La montagna Condovese è ricchissima di tradizioni e leggende, ed alle volte basta poco per far tornare alla memoria ricordi che conducono alle antiche credenze, sparse fra i montanari, attorno a un misterioso nome “Toumba di Matolda”.
Tra la zona del Collombardo e il Colle degli Astesiani a Condove si trova la “Toumba di Matolda”. Secondo la leggenda il nome sarebbe legato a una principessa longobarda che qui avrebbe trovato sepoltura, durante la fuga dei Longobardi dai Franchi.
In verità il nome Toumba indica una zona elevata, tondeggiante e Matolda probabilmente è il soprannome di una famiglia di Lemie che anticamente ne sfruttava i pascoli. Infatti numerosi sono le Toumbe nelle zone circostanti: la toumba veja (tomba vecchia); la toumba dou preive (del prete), la toumba dou coumùn (del comune), la sagna toumba, ecc.
Nelle veglie invernali, si raccontava di una Matolda di nobile famiglia e giovane sposa; e di come avesse seguito suo marito, sulla faticosa strada di montagna, per salvarsi da nemici senza pietà; non è precisa l’epoca, e nemmeno il motivo della fuga. Forse gli sposi cercavano scampo a causa delle lotte tra i Longobardi e i Franchi; o fuggivano dai Saraceni che devastavano la Valle di Susa.

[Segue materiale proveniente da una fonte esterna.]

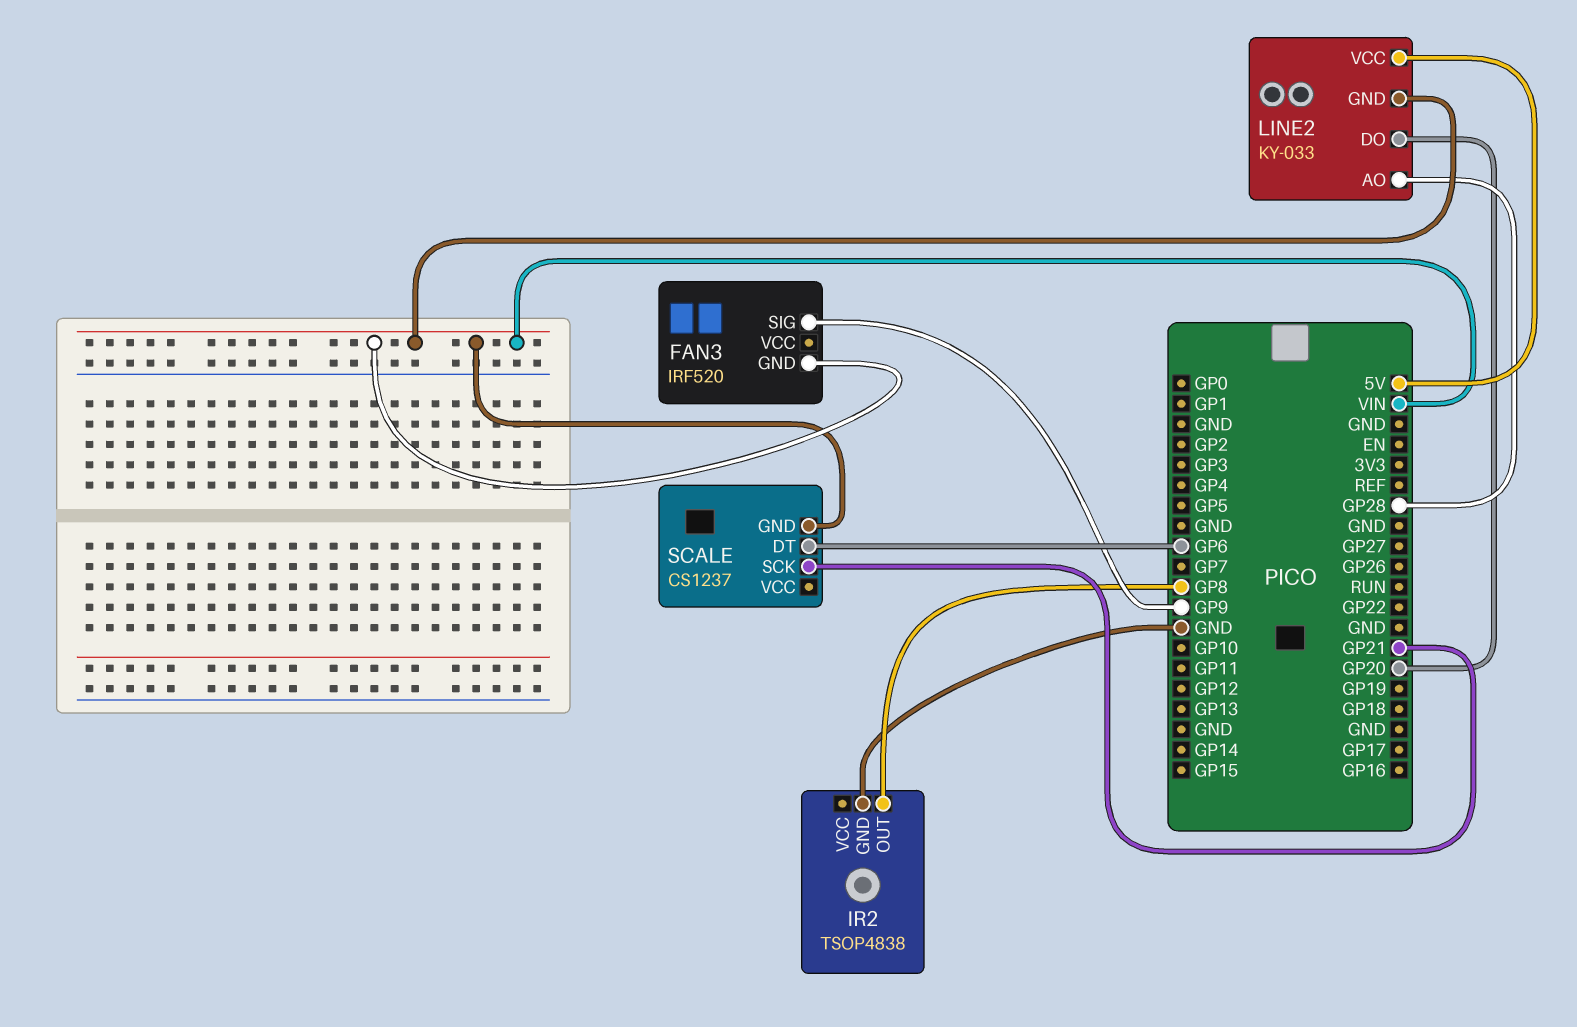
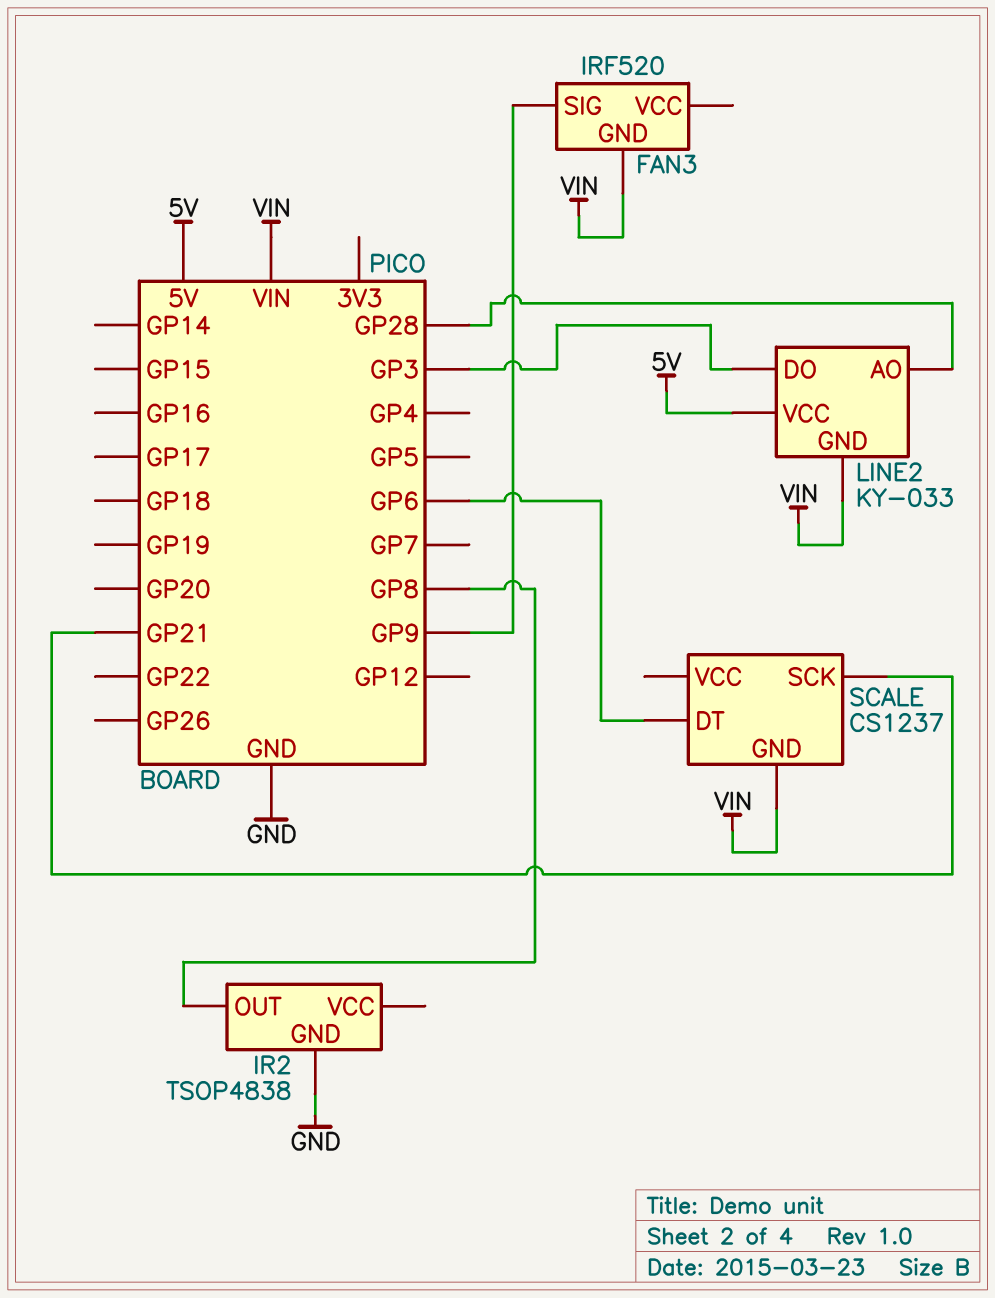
LINE2 pin DO: GP20 -> GP3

Non credo si troverà mai una risposta a queste domande, e quel che resta di Matolda dice che lei e suo marito scapparono, e che si smarrirono sulla strada che porta al Collombardo.
Lassù, vuoi per la fatica del viaggio, Matolda cadde fra le rocce e si ferì a morte; così patì una lunga agonia fra la solitudine delle montagne; solitudine che a quei tempi doveva essere paurosa a causa degli estesi boschi. Forse Matolda, nelle ultime ore, capì che la fine stava arrivando e per non rendere ancora più acuto il dolore dello sposo non mosse lamento, ma pallida, ansimante e con la febbre negli occhi, non ebbe il coraggio di dargli l’estremo saluto; invece gli strinse forte la mano e si baciarono per l’ultima volta.
Di sicuro è stata triste l’ultima scena del dramma, che si svolse a così alta quota sulla montagna, mentre innanzi a quegli infelici svaniva ogni bene e la felicità di questa terra. Forse nel delirio, Matolda non vedeva le montagne o il bosco dalle ombre misteriose, ma pensava a un castello lontano dove era stata amata e dove era stata felice; rivede le torri, le strette scale e le finestre gotiche tutte aperte verso il cortile.
Mentre il freddo la gelava e la notte cominciava a mettere nuovo terrore tra le ombre dei boschi e i fianchi delle montagne, ella rivide gli ampi saloni illuminati dalla luce tremolante delle torce e dal fuoco dei ceppi accesi nei camini delle sale; forse le sono passati dinanzi, in vertiginoso turbinio, paggi e cavalieri, damigelle e trovatori, nobili alani e falchi dagli occhi accesi; poi anche il delirio finisce per Matolda, e mentre dorme l’ultimo sonno, viene sepolta sulla montagna. Rimane lontana da ogni essere umano e da tutto ciò che le fu caro sulla Terra; non è stata distesa tra i ceri, sotto un soffitto di legno scolpito; l’inverno, sulla terra che la copre, posa una coperta bianca come fu la sua veste da sposa; e riposa sotto le stelle del cielo.
Forse lo spirito di Matolda si unì alle fate che vanno di notte sulle montagne; e passa ancora fra i rododendri e le stelle alpine del Collombardo e del Civrari, fra la Valle di Susa e quella di Viù. Le va appresso l’ombra dello sposo, morto in altra terra, memore sempre del suo dolce affetto.
Con il trascorrere del tempo, i montanari si sono scordati della storia di Matolda, ma il suo nome è rimasto al luogo dove è stata sepolta. E lo ricordano gli escursionisti che raggiungono il Collombardo, per cercare le vecchie memorie di battaglie, e l’incanto di un paesaggio bellissimo; e mentre vanno verso l’alpe che porta il grande nome, raccolgono sui pascoli i fiori, quelli che sapranno parlare della leggenda della giovane sposa morta sulla montagna.